Here's what is happening now -- since I never had an oncologist, my first order of business is to find one who can help and support me through this. The problem is if it is a sarcoma, they are very rare and there aren't many experts and we've been told that there are none in San Diego and we should not expect to stay here for treatment. Fortunately, my last journey has equipped me with friends who have great advice to give this time. I met another woman who had a similar diagnosis to mine (a wonderful, kind person) and she has recommended a sarcoma oncologist, Charles Forscher, at Cedars Sinai in L.A. Andre and I go to see him tomorrow at 9 a.m.
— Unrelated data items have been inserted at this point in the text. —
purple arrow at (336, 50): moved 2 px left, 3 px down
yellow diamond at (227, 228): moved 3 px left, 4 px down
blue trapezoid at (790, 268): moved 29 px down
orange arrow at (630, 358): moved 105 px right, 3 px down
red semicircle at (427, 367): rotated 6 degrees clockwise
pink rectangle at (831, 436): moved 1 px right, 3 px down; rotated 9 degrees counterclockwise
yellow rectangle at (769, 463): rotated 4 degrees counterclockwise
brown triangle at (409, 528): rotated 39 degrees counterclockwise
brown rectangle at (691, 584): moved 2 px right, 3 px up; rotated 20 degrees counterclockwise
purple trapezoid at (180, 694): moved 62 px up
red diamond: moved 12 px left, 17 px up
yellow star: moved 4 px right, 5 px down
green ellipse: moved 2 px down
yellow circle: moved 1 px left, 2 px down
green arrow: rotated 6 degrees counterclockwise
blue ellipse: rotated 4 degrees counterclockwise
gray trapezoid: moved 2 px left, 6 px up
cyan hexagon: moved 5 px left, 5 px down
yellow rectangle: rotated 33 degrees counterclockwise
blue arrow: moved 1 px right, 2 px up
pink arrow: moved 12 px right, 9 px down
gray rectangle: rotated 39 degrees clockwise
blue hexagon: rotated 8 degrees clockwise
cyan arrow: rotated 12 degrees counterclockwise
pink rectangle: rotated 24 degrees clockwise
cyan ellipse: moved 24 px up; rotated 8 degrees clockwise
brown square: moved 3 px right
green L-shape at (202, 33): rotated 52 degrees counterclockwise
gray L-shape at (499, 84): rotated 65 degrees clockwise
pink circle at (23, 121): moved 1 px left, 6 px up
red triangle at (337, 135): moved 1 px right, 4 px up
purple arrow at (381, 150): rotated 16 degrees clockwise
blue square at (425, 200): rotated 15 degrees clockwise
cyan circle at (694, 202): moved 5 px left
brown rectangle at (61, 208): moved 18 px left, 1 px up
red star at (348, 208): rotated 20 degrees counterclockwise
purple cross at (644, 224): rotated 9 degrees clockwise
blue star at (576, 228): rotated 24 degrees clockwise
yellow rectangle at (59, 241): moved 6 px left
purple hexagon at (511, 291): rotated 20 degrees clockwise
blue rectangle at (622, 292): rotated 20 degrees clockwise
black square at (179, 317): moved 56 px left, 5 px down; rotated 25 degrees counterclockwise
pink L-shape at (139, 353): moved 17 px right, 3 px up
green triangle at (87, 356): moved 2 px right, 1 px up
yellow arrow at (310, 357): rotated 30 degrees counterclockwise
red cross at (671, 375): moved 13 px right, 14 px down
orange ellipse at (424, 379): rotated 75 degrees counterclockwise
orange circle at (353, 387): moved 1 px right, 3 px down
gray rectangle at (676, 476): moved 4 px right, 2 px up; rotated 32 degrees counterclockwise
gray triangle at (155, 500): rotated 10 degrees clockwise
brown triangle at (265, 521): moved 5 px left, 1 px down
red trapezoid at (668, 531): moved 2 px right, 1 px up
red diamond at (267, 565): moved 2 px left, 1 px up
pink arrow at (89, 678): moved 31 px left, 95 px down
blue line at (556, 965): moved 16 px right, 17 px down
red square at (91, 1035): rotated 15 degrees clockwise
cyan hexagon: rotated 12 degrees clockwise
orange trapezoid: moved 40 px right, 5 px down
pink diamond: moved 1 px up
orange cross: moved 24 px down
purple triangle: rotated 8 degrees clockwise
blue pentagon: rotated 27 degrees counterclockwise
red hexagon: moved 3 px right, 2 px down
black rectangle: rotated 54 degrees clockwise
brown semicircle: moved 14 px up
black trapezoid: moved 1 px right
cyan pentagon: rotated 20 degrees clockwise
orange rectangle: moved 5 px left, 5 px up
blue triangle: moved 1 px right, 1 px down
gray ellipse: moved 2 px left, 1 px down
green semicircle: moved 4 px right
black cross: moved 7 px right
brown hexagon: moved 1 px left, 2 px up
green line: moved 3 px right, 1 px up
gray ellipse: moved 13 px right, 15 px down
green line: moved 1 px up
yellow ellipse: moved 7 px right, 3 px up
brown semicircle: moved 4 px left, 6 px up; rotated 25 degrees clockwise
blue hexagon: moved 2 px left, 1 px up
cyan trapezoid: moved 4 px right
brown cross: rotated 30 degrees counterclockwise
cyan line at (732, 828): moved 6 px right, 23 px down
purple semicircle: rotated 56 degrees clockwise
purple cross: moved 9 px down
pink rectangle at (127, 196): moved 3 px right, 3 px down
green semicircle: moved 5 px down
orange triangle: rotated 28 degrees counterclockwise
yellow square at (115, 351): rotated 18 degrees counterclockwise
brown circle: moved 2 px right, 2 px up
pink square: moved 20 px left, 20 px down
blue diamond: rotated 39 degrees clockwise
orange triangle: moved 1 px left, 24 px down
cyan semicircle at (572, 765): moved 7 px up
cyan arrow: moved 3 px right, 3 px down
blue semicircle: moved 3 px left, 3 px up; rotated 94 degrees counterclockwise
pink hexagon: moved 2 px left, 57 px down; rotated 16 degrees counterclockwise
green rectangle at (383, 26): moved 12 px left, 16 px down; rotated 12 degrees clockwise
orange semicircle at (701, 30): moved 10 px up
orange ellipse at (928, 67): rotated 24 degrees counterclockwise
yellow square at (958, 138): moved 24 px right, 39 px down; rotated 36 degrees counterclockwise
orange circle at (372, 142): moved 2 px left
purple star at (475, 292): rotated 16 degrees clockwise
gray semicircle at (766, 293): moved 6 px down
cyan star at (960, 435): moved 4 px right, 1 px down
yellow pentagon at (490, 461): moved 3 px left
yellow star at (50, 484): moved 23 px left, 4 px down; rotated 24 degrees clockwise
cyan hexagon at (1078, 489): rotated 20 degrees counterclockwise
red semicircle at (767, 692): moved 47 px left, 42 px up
Another friend is arranging for us to go to the Mayo Clinic in Minnesota, though we're not sure when that would happen.

Today I also met a pair of wonderful, decent doctors at the San Diego Cancer Center in Encinitas. Dr. Vicario is an integrative oncologist and has said that he will support me through this journey while I go to whichever expert is right for me. Dr. Brenner is a physician and counseling psychologist. Their compassion and caring today made Andre and I feel so hopeful. So, I have doctors close to home whom I feel I can trust and with them in my backyard, I travel to L.A. tomorrow hopeful that we will find out soon what exactly this is.

There will be more appointments next week and more news. I am so grateful to Janet Powell, Annette Daoud, Sonia Perez, Marcia Woolf, and Teresa Shallow who have told me to focus on myself for this next week and do what I have to to get a diagnosis. I will miss being in the Faculty Center for the start of the semester but I hope that I will be back soon.

Please keep me in your thoughts and send me your positive energy -- I have been uplifted by it before and I know that I need it now. Thank you for being my friends and for sharing the weight of this news with me. I'll post again soon.